■ **EXCERPTED PASSAGE**
In short, for an enterprise to invest in Java is a no-brainer: there’s a lot of healthy competition, broad support, no vendor lock-in, plenty of Java engineers, and it’s overall very affordable.

Java also allows enterprises to move outside their limits, and that’s where we come back to where we started. Our bank, for example, may want to allow costumers to access their bank accounts online. Though this is a data-driven web application scenario, you can forget about using Ruby on Rails to handle it. The Java application servers already support web services and web application out of the box, and of course easily link to rest of the enterprise. Once again, the same body of code can be used to handle everything. Do you need convincing? ebay is run entirely on Java.

It also should be a no-brainer for you to chose Java if you are developing a new web application. Though there might be certain innovative advantages to some platforms, most notably Ruby on Rails, in the long run any application that isn’t in Java is pretty much an island for the enterprise, yet another information system that would have to be integrated. If you want to be an island, that’s fine, but if you ever want to grow, and to be taken seriously by enterprise clients such banks, corporations, military institutes, universities, factories, etc., you need to be enterprise ready. Merely choosing Java is many steps ahead in that direction. And, meanwhile, Java is evolving quickly, with EJB version 3 using Inversion of Control (like Seam), increasingly powerful database connectivity, Faces offering component-based web application development, and a few interesting projects meant to offer Rails' advantages in Java. Innovation from outside reaches Java remarkably quickly.

But could Java face competition in the enterprise from these other technologies, coming from the web inward? I really, really doubt it. There’s nothing like JBoss for Ruby (it took a decade to develop all the pieces of JBoss!) and no Ruby for AS/400. Java is already ubiquitous, and Sun has recently gone one step further in released their own virtual machine as open source, guaranteeing Java’s adoption on even more platforms (open source platforms, most notably Linux, have made astounding inroads into the enterprise).

■ **DATASET EXCERPTS**
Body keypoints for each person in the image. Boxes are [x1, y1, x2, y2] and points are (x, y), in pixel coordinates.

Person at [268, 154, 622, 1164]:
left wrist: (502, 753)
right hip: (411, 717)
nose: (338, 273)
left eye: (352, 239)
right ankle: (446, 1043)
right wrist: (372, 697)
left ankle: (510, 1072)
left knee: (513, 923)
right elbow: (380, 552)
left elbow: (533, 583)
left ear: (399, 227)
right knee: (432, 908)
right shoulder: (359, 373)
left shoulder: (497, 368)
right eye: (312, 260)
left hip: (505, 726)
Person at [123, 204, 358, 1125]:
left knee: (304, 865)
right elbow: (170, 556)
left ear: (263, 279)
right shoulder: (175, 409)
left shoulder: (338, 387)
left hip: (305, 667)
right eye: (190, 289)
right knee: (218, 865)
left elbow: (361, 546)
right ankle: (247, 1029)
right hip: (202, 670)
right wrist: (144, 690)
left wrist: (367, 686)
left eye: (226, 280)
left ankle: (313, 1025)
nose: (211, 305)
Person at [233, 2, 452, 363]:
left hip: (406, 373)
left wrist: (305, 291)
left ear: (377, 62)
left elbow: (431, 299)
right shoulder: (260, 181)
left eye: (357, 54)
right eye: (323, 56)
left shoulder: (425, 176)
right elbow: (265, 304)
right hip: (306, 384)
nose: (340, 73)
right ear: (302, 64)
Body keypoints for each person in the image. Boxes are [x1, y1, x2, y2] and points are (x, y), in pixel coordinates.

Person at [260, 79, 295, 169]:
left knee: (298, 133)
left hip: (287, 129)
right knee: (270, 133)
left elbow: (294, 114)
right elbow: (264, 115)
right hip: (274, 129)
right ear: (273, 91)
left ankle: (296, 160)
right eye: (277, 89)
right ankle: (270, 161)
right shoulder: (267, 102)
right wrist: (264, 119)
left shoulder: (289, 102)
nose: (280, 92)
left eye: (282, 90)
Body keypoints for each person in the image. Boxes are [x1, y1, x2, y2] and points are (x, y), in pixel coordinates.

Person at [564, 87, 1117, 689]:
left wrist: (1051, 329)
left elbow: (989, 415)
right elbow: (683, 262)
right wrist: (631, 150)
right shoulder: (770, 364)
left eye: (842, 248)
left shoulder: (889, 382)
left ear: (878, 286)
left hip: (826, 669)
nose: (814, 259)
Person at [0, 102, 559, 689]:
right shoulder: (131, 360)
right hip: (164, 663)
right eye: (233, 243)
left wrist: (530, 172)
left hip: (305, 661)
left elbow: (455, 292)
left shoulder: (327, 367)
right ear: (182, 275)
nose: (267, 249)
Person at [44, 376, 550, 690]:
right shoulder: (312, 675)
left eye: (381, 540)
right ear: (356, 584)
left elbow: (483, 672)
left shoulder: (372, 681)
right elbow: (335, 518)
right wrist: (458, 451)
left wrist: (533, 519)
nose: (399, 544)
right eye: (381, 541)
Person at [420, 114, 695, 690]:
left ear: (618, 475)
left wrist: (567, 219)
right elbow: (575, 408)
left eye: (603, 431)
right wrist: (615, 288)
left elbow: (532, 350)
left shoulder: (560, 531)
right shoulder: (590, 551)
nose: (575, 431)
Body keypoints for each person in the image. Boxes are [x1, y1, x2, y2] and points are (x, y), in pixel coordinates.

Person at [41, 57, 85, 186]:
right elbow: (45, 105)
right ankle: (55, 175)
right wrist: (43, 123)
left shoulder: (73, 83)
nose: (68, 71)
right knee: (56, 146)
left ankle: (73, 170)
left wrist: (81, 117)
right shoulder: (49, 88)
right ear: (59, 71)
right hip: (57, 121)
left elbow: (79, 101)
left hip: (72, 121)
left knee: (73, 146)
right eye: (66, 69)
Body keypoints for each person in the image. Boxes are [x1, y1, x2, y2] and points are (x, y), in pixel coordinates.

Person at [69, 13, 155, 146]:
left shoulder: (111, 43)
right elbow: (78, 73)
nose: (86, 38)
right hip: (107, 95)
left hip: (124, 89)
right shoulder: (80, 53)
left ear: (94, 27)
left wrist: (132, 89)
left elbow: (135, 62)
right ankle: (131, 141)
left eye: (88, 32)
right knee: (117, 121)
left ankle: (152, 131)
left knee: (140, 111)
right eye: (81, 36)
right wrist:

■ **TASK 1**
Quote everything in the passage on Java in the enterprise from "In short, for" down to "entirely on Java.".
■ **TASK 2**
Answer these questions on the passage about Java in the enterprise:
(a) Which site does the passage say is run entirely on Java?
(b) For what system does the passage say there is no Ruby?
(c) What did Sun release as open source?
■ **TASK 3**
Carry on with the passage about Java in the enterprise, starting after its final sentence.
The material above has nothing to do with the passage on Java in the enterprise.

■ **EXERCISE OUTPUT 1**
In short, for an enterprise to invest in Java is a no-brainer: there’s a lot of healthy competition, broad support, no vendor lock-in, plenty of Java engineers, and it’s overall very affordable.

Java also allows enterprises to move outside their limits, and that’s where we come back to where we started. Our bank, for example, may want to allow costumers to access their bank accounts online. Though this is a data-driven web application scenario, you can forget about using Ruby on Rails to handle it. The Java application servers already support web services and web application out of the box, and of course easily link to rest of the enterprise. Once again, the same body of code can be used to handle everything. Do you need convincing? ebay is run entirely on Java.

■ **EXERCISE OUTPUT 2**
(a) ebay
(b) AS/400
(c) Its own virtual machine

■ **EXERCISE OUTPUT 3**
From my responses to comments on this article:

... By the way, I was involved pretty early on with DCOM, and it was really seen by Microsoft as a way to solve many of the CORBA issues. COM was really quite brilliant and far-reaching as a way to allow small binaries to move around the enterprise. As Microsoft saw it, vendors wouldn’t want something like Java to move around, because they would be worried about people “disassembling” their objects and getting the precious code. So, even an ActiveX running in your web page (just a fancy name for COM deployment, really) would be opaque. But, as it turned out, to make a binary component work in so many environments required a very, very well defined memory model. COM architects called it “apartments,” and as complex as it was, it was far simpler than CORBA. As I said, it was really amazingly well thought-out for the problem. But, it seems, enterprises don’t seem to much like opaque binaries swooshing through their infrastructures, putting them at the mercy of middleware vendors. I think it’s the same unease that brought them into open source operating systems, too, and which crushed companies like Digital. So, as brilliant as DCOM was, there was simply no market for it. Which is, in the end, a good thing.

... I did, indeed, mean that by “island,” and you’re right that even Java needs integration, but as I said later, merely choosing Java takes you quite a few steps forward towards integration. There are two aspects of it, both language and platform. It’s not that they each have some magical advantage, just that both aspects together are a “slam dunk,” as George Tennet would say.

We both know that “clearly defined interfaces,” that is, treating whole software domains as black boxes that merely offer specific services, doesn’t quite work as planned. What one programmer envisions as a perfect interface that would suit all future needs, ends up being not quite what the user wants. It’s a bit stupid to expect that any application could be such divided (actually, having worked for Microsoft, I’d say that their downfall has to do with exactly such an organization for their products). Now, in the case of an operating system API, you’re pretty much stuck (unless it’s open source and you can invest the effort in tinkering with it), but in the enterprise, why not change the interface? With CORBA, you might have something similar to the API problem (for some reasons you mention in your next comment), but with Java, especially if you’re using J2EE, it’s not such a big deal to jump in. It can actually be quite straightforward to look at the old code and roll out a few new beans that do what you want them to do. And, if you made this choice early on, it may actually be the same programmer who wrote the original interface in the first place who’s working on the new project. What could be a huge problem becomes trivial to solve. The opposite of this, I called "an island."

Of course, Java implements CORBA quite nicely, smoothing out all those memory handling issues you mention in your comment. But the CORBA implementation uses IDL and configuration files and such nonsense. EJB3, using Java annotations, is just so deliciously elegant. It’s almost a pleasure to program.

You’re right about JavaSpaces, but JINI controllers is what it was originally envisioned for. Actually, it’s not too different, is it? And really, if you look back, the whole Java platform was envisioned for controllers! I don’t think Azureus or Tomcat were on the horizon...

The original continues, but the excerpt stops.